The Prison Policy Initiative reported in 2019 that 231,000 women and girls were incarcerated in the United States, with half of those women and girls being held in local jails. Did you know that 80% of the women who are incarcerated are mothers? Imagine your kid having to visit you in jail. Perhaps you cannot imagine it, the shame, the fear, the loneliness of it all — but I know it well, as the Black daughter who visited her Black mom in jail.

There are organizations working very hard to pull back the unknowns of our justice system, to tell us what we don’t know or clarify what we assume to be true — organizations like The Sentencing Project, which works to address racial disparities in prisons. A report from The Sentencing Project reveals that since 2000, the incarceration of Black women has decreased while the incarceration of White and Latina women have increased. That said, Black women are still incarcerated at higher rates than White women. Black women are incarcerated at 83 per 100,000, while white women are 48 per 100,000.

While we are certainly living in a time when data is brushed aside and facts deemed irrelevant (thanks, anti-vaxxers and COVID conspiracy theorists), numbers do not lie. Let’s look at these, for instance: Of the over 330 million Americans who live in the United States, Black people make up 13% of our general population. However, when we look at what’s happening in jails and prisons, 40% of the incarcerated population are Black men and women. Per every 100,000, people 2,306 (Black people) versus 450 (white people) are arrested.

Let’s break this injustice down a little further, shall we? Systemic racism is not solely about our very broken correctional system from policing practices to sentencing. It’s about all of the other broken systems in our society: housing, employment, and healthcare. We have built systems in our country that have no other purpose but to keep people of color off of the track to being more successful individuals.

I don’t want to hear the bullshit excuse to perpetuate racism that I’ve heard way too much: “Oh, they can just get a job.” Sure, because jobs are being handed out at every turn. People who have not been set up from day one to succeed struggle more to accomplish things like getting a job and receiving a livable wage. Or the other things I’ve heard, like “Why don’t they just move to a better town for better opportunities,?” Yeah, okay – why aren’t good opportunities available for all in every town?

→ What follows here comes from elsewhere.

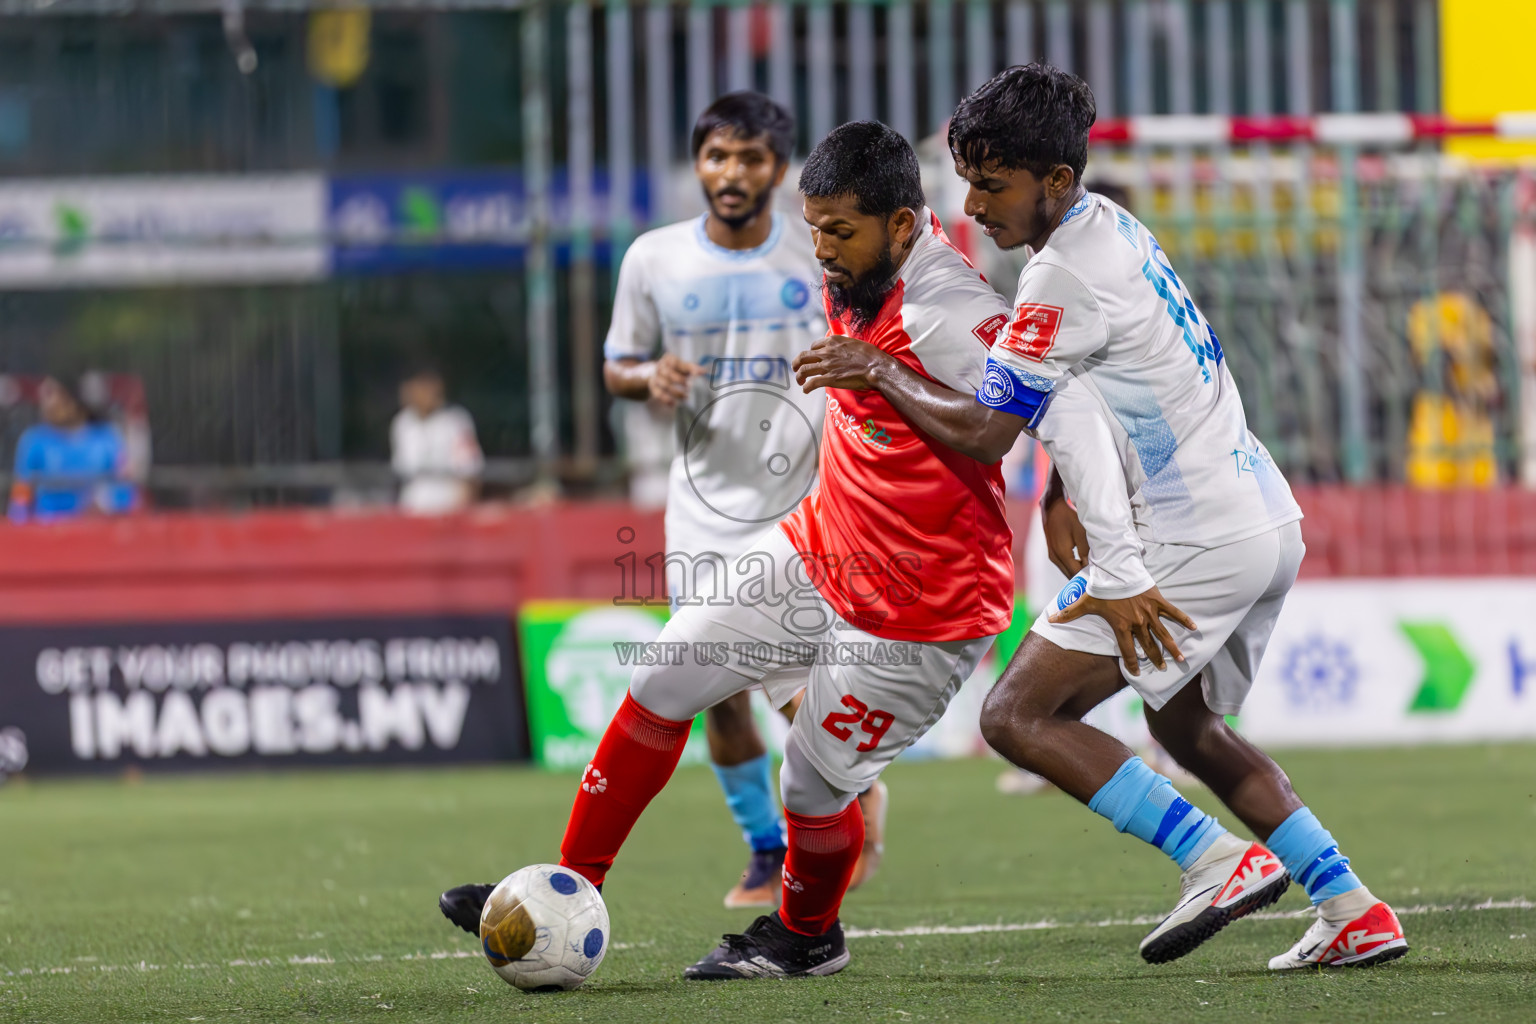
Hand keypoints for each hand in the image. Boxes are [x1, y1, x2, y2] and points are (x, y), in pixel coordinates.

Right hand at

Just as we cannot excuse criminal behavior, we cannot excuse systemic racism. The more we ignore the injustices that happen every day in courtrooms across the United States, the more our own actions are complicit in perpetuating systemic racism. Did you know that if you’re convicted of a felony, it is incredibly difficult to get a job? Did you know that if you lie on an application (like, leave out that you were convicted of a felony), it can be considered a crime? So, do the math; if people who are incarcerated at higher rates are Black people, then people who are seeking jobs and can’t get one, are most often also Black people.

Debbie Bosworth and Karla Hopkins’ arrests do not surprise me. They both should have been arrested for their crimes. But the clear difference in their sentencing does not surprise me either, unfortunately. I know all too well, as a Black woman living in America even in 2021, that the law does not lean in my favor. I don’t need to watch another Ava DuVernay film (though I happily will) to know that my life, and that of my family’s, is not valued by our lawmakers. I don’t need to read Just Mercy by Bryan Stevenson again to know that laws in this country need to change.

If the last year and half has taught us something, it is that we cannot make changes alone. We need everyone to do something to right these wrongs — because there are just too many women like Karla Hopkins behind bars while the Debbie Bosworths of the world go free.